Scientists at Los Alamos National Laboratory have made a discovery that could change how the world monitors nuclear tests. New research shows that underground nuclear explosions could be hidden within the seismic activity of natural earthquakes, making it harder to detect secret nuclear tests. The study, led by Joshua Carmichael, was published recently in the Bulletin of the Seismological Society of America.
Seismic experts have long believed that the powerful digital detectors used around the world could easily spot the difference between natural earthquakes and nuclear explosions.
However, the new study shows that if a nuclear explosion happens close in time and location to a natural earthquake, the seismic signals can overlap and confuse even the most advanced detectors.
Normally, detectors can identify a small, 1.7-ton underground explosion with a 97% success rate. But when an earthquake occurs within 100 seconds and about 250 kilometers of the explosion, that success rate drops sharply to just 37%.
Carmichael said that the overlapping seismic waves “obfuscate the ability of even the most sensitive digital signal detectors we have to identify that explosion.”
This challenges the earlier belief, based on a 2012 report, that earthquake signals could not hide explosion signals. Scientists now realize that natural seismic signals can interfere significantly, raising concerns about how reliably underground nuclear testing can be detected.
The idea that nuclear tests could be hidden within natural earthquakes is deeply worrying for those monitoring global security.

Under the 1996 Comprehensive Nuclear-Test-Ban Treaty (CTBT), all nuclear explosions are banned worldwide, whether for military or peaceful purposes. The international community relies heavily on seismic monitoring to ensure countries comply with this treaty.
If underground nuclear tests can go undetected because of overlapping earthquake signals, it could make monitoring much harder. Scientists fear that some countries might exploit this method to hide their tests from global view.
Carmichael explained that regions already active with seismicity, like North Korea’s test sites, could be even harder to monitor accurately. “There’s been a lot more low-magnitude seismicity in the vicinity of test sites than we initially realized,” he said. North Korea has conducted six nuclear tests in the past 20 years, and monitoring the region has always been a global priority.
Instead of creating new explosions to study, Carmichael and his team used real data from the Nevada National Security Site, where past nuclear tests were recorded. They took the seismic signals from explosions and reduced their strength to simulate smaller blasts. These were then mixed with natural earthquake data to see if current detectors could still tell the difference.
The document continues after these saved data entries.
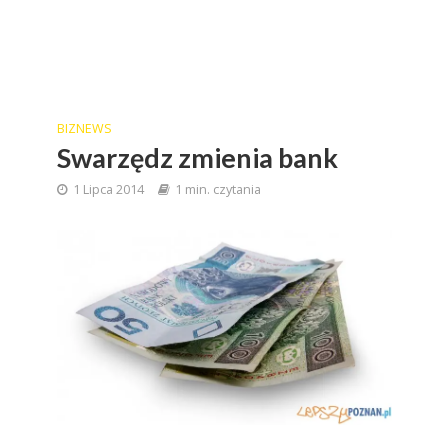
BIZNEWS
Swarzędz zmienia bank
1 Lipca 2014
1 min. czytania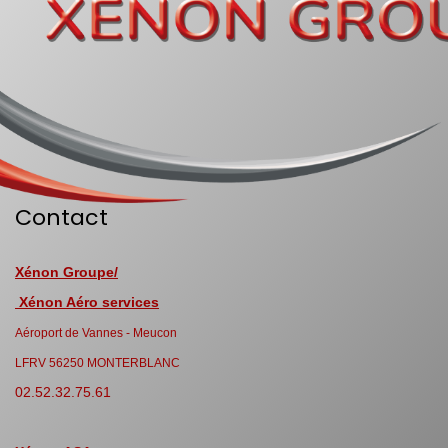
Contact
Xénon Groupe/
Xénon Aéro services
Aéroport de Vannes - Meucon
LFRV 56250 MONTERBLANC
02.52.32.75.61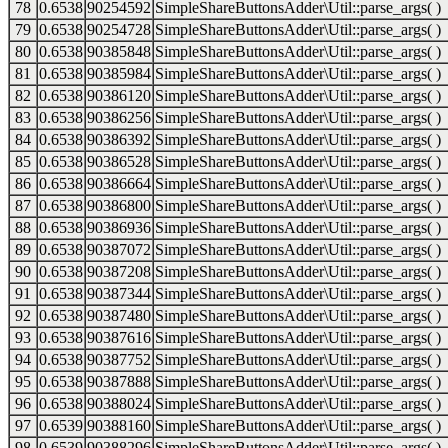
78
0.6538
90254592
SimpleShareButtonsAdder\Util::parse_args( )
79
0.6538
90254728
SimpleShareButtonsAdder\Util::parse_args( )
80
0.6538
90385848
SimpleShareButtonsAdder\Util::parse_args( )
81
0.6538
90385984
SimpleShareButtonsAdder\Util::parse_args( )
82
0.6538
90386120
SimpleShareButtonsAdder\Util::parse_args( )
83
0.6538
90386256
SimpleShareButtonsAdder\Util::parse_args( )
84
0.6538
90386392
SimpleShareButtonsAdder\Util::parse_args( )
85
0.6538
90386528
SimpleShareButtonsAdder\Util::parse_args( )
86
0.6538
90386664
SimpleShareButtonsAdder\Util::parse_args( )
87
0.6538
90386800
SimpleShareButtonsAdder\Util::parse_args( )
88
0.6538
90386936
SimpleShareButtonsAdder\Util::parse_args( )
89
0.6538
90387072
SimpleShareButtonsAdder\Util::parse_args( )
90
0.6538
90387208
SimpleShareButtonsAdder\Util::parse_args( )
91
0.6538
90387344
SimpleShareButtonsAdder\Util::parse_args( )
92
0.6538
90387480
SimpleShareButtonsAdder\Util::parse_args( )
93
0.6538
90387616
SimpleShareButtonsAdder\Util::parse_args( )
94
0.6538
90387752
SimpleShareButtonsAdder\Util::parse_args( )
95
0.6538
90387888
SimpleShareButtonsAdder\Util::parse_args( )
96
0.6538
90388024
SimpleShareButtonsAdder\Util::parse_args( )
97
0.6539
90388160
SimpleShareButtonsAdder\Util::parse_args( )
98
0.6539
90388296
SimpleShareButtonsAdder\Util::parse_args( )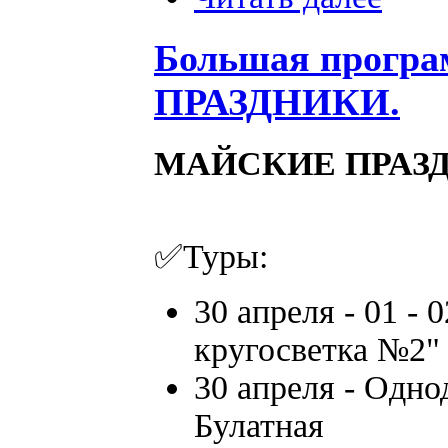
Большая прогр
ПРАЗДНИКИ.
МАЙСКИЕ ПРАЗДН
✅Туры:
30 апреля - 01 -
кругосветка №2"
30 апреля - Одно
Булатная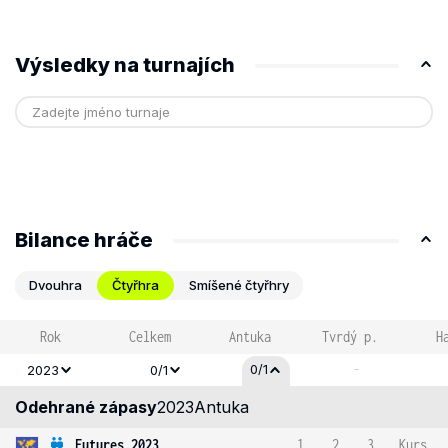
Výsledky na turnajích
Bilance hráče
Dvouhra
Čtyřhra
Smíšené čtyřhry
Rok
Celkem
Antuka
Tvrdý p.
H
-
0/1
2023
0/1
Odehrané zápasy
2023
Antuka
Futures 2023
1
2
3
Kurs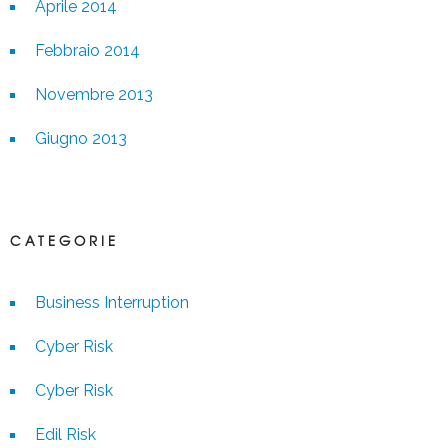
Aprile 2014
Febbraio 2014
Novembre 2013
Giugno 2013
CATEGORIE
Business Interruption
Cyber Risk
Cyber Risk
Edil Risk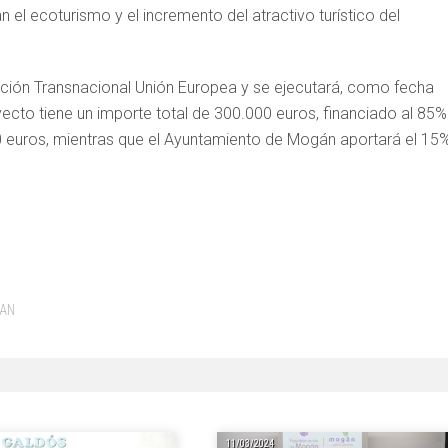
 el ecoturismo y el incremento del atractivo turístico del
ón Transnacional Unión Europea y se ejecutará, como fecha
ecto tiene un importe total de 300.000 euros, financiado al 85%
 euros, mientras que el Ayuntamiento de Mogán aportará el 15
GAN
11/03/2024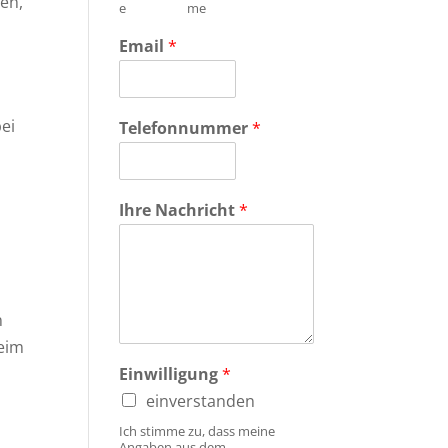
en,
e
me
Email
*
ei
Telefonnummer
*
Ihre Nachricht
*
d
n
beim
Einwilligung
*
einverstanden
Ich stimme zu, dass meine
Angaben aus dem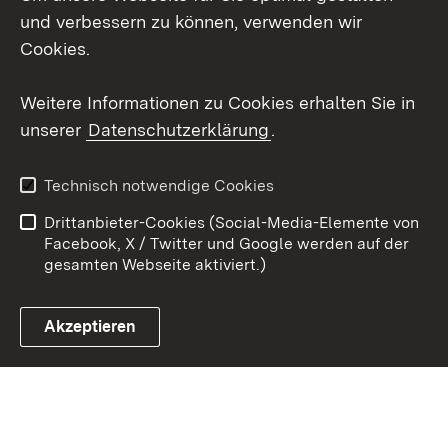
und verbessern zu können, verwenden wir
X / Twitter
Cookies.
Youtube
Weitere Informationen zu Cookies erhalten Sie in
unserer
Datenschutzerklärung
.
Zum 
Kontakt
Datenschutz
Technisch notwendige Cookies
Barrierefreiheit
Benutzungshinweise
Drittanbieter-Cookies (Social-Media-Elemente von
Impressum
Cookies
Facebook, X / Twitter und Google werden auf der
gesamten Webseite aktiviert.)
Akzeptieren
Link zum Landesportal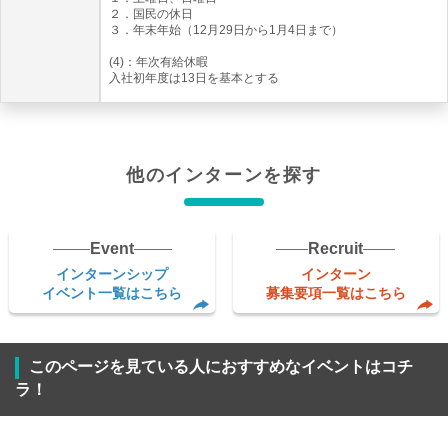
２．国民の休日
３．年末年始（12月29日から1月4日まで）
(4)：年次有給休暇
入社初年度は13日を基本とする
他のインターンを探す
Event
Recruit
インターンシップ
インターン
イベント一覧はこちら
募集要項一覧はこちら
このページを見ている人におすすめなイベントはコチ
ラ！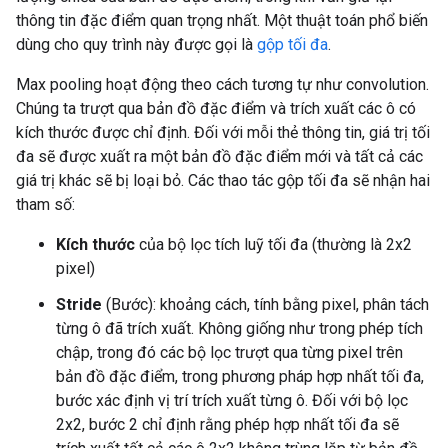
thông tin đặc điểm quan trọng nhất. Một thuật toán phổ biến
dùng cho quy trình này được gọi là
gộp tối đa
.
Max pooling hoạt động theo cách tương tự như convolution.
Chúng ta trượt qua bản đồ đặc điểm và trích xuất các ô có
kích thước được chỉ định. Đối với mỗi thẻ thông tin, giá trị tối
đa sẽ được xuất ra một bản đồ đặc điểm mới và tất cả các
giá trị khác sẽ bị loại bỏ. Các thao tác gộp tối đa sẽ nhận hai
tham số:
Kích thước
của bộ lọc tích luỹ tối đa (thường là 2x2
pixel)
Stride
(Bước): khoảng cách, tính bằng pixel, phân tách
từng ô đã trích xuất. Không giống như trong phép tích
chập, trong đó các bộ lọc trượt qua từng pixel trên
bản đồ đặc điểm, trong phương pháp hợp nhất tối đa,
bước xác định vị trí trích xuất từng ô. Đối với bộ lọc
2x2, bước 2 chỉ định rằng phép hợp nhất tối đa sẽ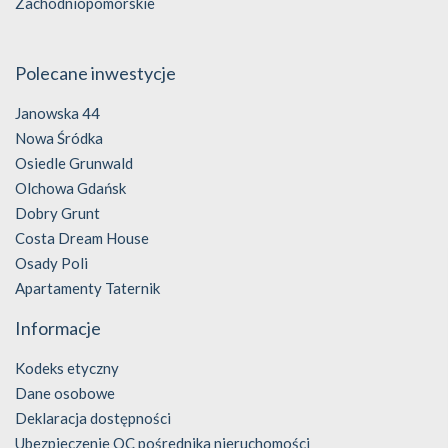
Zachodniopomorskie
Polecane inwestycje
Janowska 44
Nowa Śródka
Osiedle Grunwald
Olchowa Gdańsk
Dobry Grunt
Costa Dream House
Osady Poli
Apartamenty Taternik
Informacje
Kodeks etyczny
Dane osobowe
Deklaracja dostępności
Ubezpieczenie OC pośrednika nieruchomości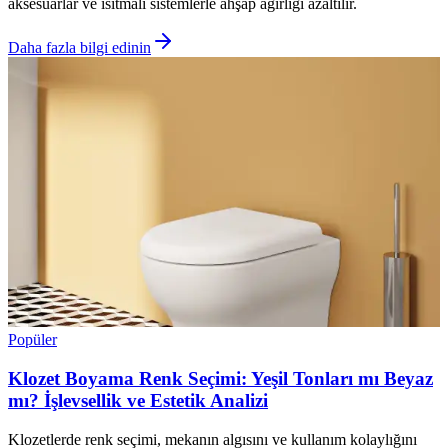
aksesuarlar ve ısıtmalı sistemlerle ahşap ağırlığı azaltılır.
Daha fazla bilgi edinin
Popüler
Klozet Boyama Renk Seçimi: Yeşil Tonları mı Beyaz
mı? İşlevsellik ve Estetik Analizi
Klozetlerde renk seçimi, mekanın algısını ve kullanım kolaylığını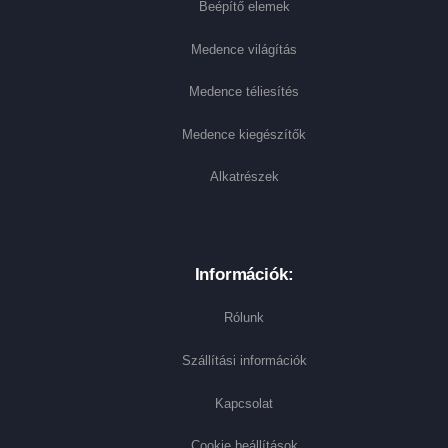
Beépítő elemek
Medence világítás
Medence téliesítés
Medence kiegészítők
Alkatrészek
Információk:
Rólunk
Szállítási információk
Kapcsolat
Cookie beállítások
The results showed that when explosion and earthquake signals overlapped, it became extremely difficult for detectors to recognize the explosion. In cases of earthquake swarms—groups of small earthquakes—the detection rate for explosions dropped from 92% to just 16%.
Carmichael pointed out that not only could nuclear tests be hidden, but smaller earthquakes themselves might be undercounted during these seismic events. “We probably underestimate a lot of the low magnitude seismicity that is sourced during a swarm or an aftershock sequence,” he said.
While these findings are concerning, it is important to know that nuclear test detection is not based on seismic data alone. Experts also monitor for other signs, such as radionuclides released into the atmosphere, to confirm if a nuclear test has occurred. Therefore, hiding a nuclear explosion completely would still be difficult, but masking the seismic signal could delay or complicate detection efforts.
The study shines a light on weakness in current monitoring technology. It shows that while seismic detectors are very good, they are not perfect, especially when natural seismic activity is present at the same time as a nuclear explosion.